Each week during Women’s History Month, we honor and celebrate the women Veterans within our museum and volunteer staff ranks. Their countless contributions and selfless acts of service inspire us daily.
Meet Maria Kelly, U.S. Army and Ohio Army National Guard Veteran and Volunteer at the National Veterans Memorial and Museum
Q: Where were you stationed, what was your job?
A: I enlisted into the US Army when I was a senior in High School. I was stationed in Frankfurt, Germany, where I worked for a Maintenance Evaluation Team. I traveled with the team throughout the V Corps area inspecting publications accounts to ensure that the units had the appropriate technical and field manuals on hand for their assigned equipment. This was during the early – mid 1980s, the Cold War. While there were many tensions and escalations between the NATO Allies and the USSR, there were also many scares due to terrorist organizations such as the Red Army Faction, also known as the Baader-Meinhof gang. While there was a lot of tension during this time, I was young, and managed to travel on and off duty to enjoy a lot of what Europe had to offer. I traveled as much as I could because I thought I may never get to visit again. I planned to leave the Army after my three year tour. After leaving the service, I attended Ohio University where I enrolled in ROTC and enlisted in the Ohio Army National Guard. Once commissioned, I continued to serve in the National Guard. I had the opportunity to serve in numerous domestic and overseas operations until I retired in 2016.
Q: What does service mean to you?
A: Service is an opportunity we have to strengthen the legacy of those who sacrificed for our freedom. While I didn’t understand that when I enlisted, I certainly learned that lesson during my time in military service.
Q: What impact has service had on your life?
A: Service allowed me the opportunity to share my skills and talents and learn new skills and talents from others. Service puts me in an environment to meet the most amazing people in our country and around our world so that I can continue to grow and contribute to others.
Q: What is your favorite exhibit inside the museum?

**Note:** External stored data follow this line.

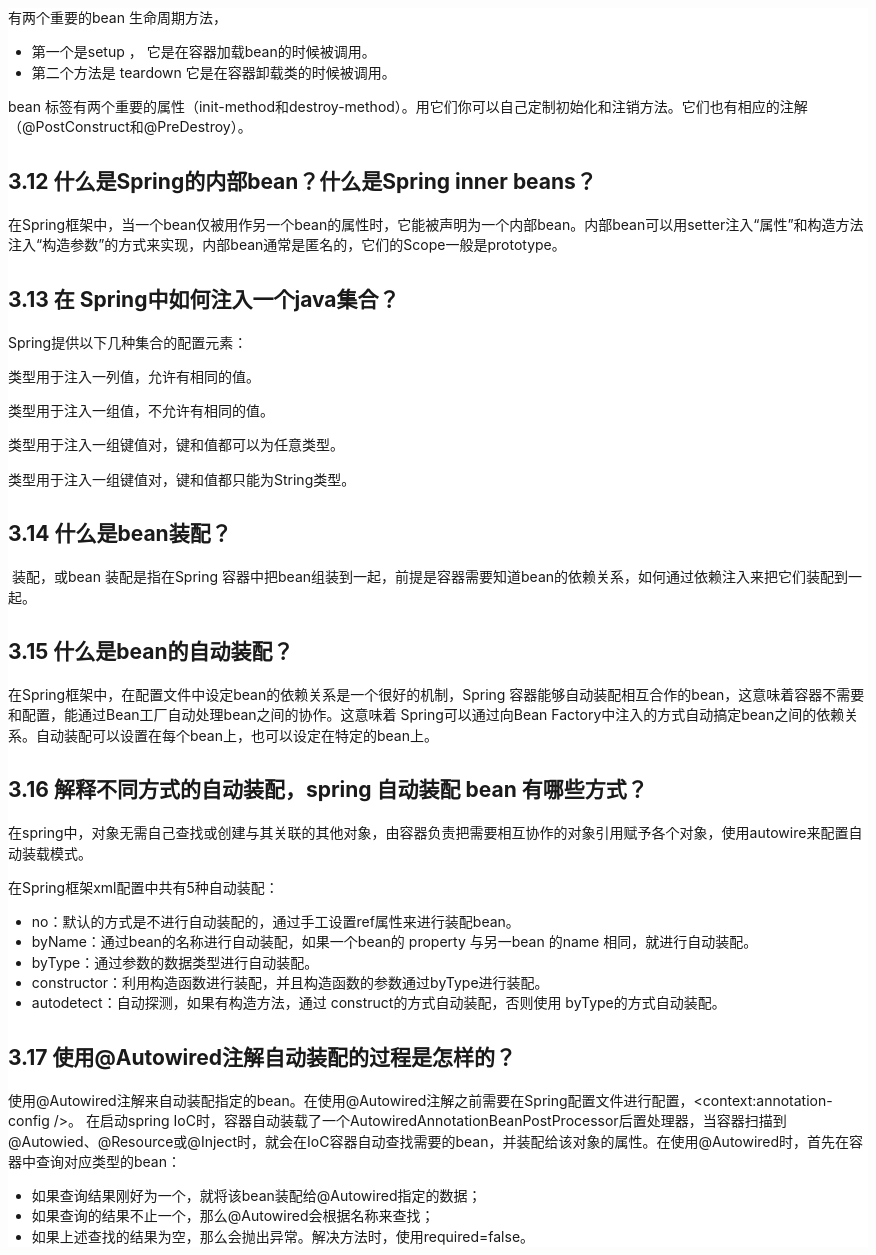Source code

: 有两个重要的bean 生命周期方法，

* 第一个是setup ， 它是在容器加载bean的时候被调用。
* 第二个方法是 teardown 它是在容器卸载类的时候被调用。

bean 标签有两个重要的属性（init-method和destroy-method）。用它们你可以自己定制初始化和注销方法。它们也有相应的注解（@PostConstruct和@PreDestroy）。

## 3.12 什么是Spring的内部bean？什么是Spring inner beans？

​	在Spring框架中，当一个bean仅被用作另一个bean的属性时，它能被声明为一个内部bean。内部bean可以用setter注入“属性”和构造方法注入“构造参数”的方式来实现，内部bean通常是匿名的，它们的Scope一般是prototype。

## 3.13 在 Spring中如何注入一个java集合？

Spring提供以下几种集合的配置元素：

类型用于注入一列值，允许有相同的值。

类型用于注入一组值，不允许有相同的值。

类型用于注入一组键值对，键和值都可以为任意类型。

类型用于注入一组键值对，键和值都只能为String类型。

## 3.14 什么是bean装配？

​	装配，或bean 装配是指在Spring 容器中把bean组装到一起，前提是容器需要知道bean的依赖关系，如何通过依赖注入来把它们装配到一起。

## 3.15 什么是bean的自动装配？

​	在Spring框架中，在配置文件中设定bean的依赖关系是一个很好的机制，Spring 容器能够自动装配相互合作的bean，这意味着容器不需要和配置，能通过Bean工厂自动处理bean之间的协作。这意味着 Spring可以通过向Bean Factory中注入的方式自动搞定bean之间的依赖关系。自动装配可以设置在每个bean上，也可以设定在特定的bean上。

## 3.16 解释不同方式的自动装配，spring 自动装配 bean 有哪些方式？

​	在spring中，对象无需自己查找或创建与其关联的其他对象，由容器负责把需要相互协作的对象引用赋予各个对象，使用autowire来配置自动装载模式。

在Spring框架xml配置中共有5种自动装配：

* no：默认的方式是不进行自动装配的，通过手工设置ref属性来进行装配bean。
* byName：通过bean的名称进行自动装配，如果一个bean的 property 与另一bean 的name 相同，就进行自动装配。
* byType：通过参数的数据类型进行自动装配。
* constructor：利用构造函数进行装配，并且构造函数的参数通过byType进行装配。
* autodetect：自动探测，如果有构造方法，通过 construct的方式自动装配，否则使用 byType的方式自动装配。

## 3.17 使用@Autowired注解自动装配的过程是怎样的？

​	使用@Autowired注解来自动装配指定的bean。在使用@Autowired注解之前需要在Spring配置文件进行配置，<context:annotation-config />。
在启动spring IoC时，容器自动装载了一个AutowiredAnnotationBeanPostProcessor后置处理器，当容器扫描到@Autowied、@Resource或@Inject时，就会在IoC容器自动查找需要的bean，并装配给该对象的属性。在使用@Autowired时，首先在容器中查询对应类型的bean：

* 如果查询结果刚好为一个，就将该bean装配给@Autowired指定的数据；
* 如果查询的结果不止一个，那么@Autowired会根据名称来查找；
* 如果上述查找的结果为空，那么会抛出异常。解决方法时，使用required=false。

A: The exhibit I identify with the most is in the “Transformations” alcove of the core exhibit. One of the main features is a wall with six photographs of service personnel in uniform. But when you move slightly to the right or left, the photos blur before becoming six photographs of the same person as a civilian. There is a quotation from Ben Snyder, A World War II veteran – “…….I wonder if you will find me changed.” Military service is life changing. When you leave the service it is not so easy as trading in your uniform for a suit or dress. I sometimes find myself feeling “stuck in the blur.” No longer a Soldier, but not feeling really like a civilian either. It’s difficult to describe with words, but I think the transformation of the photos – coupled with the blur – describe it well.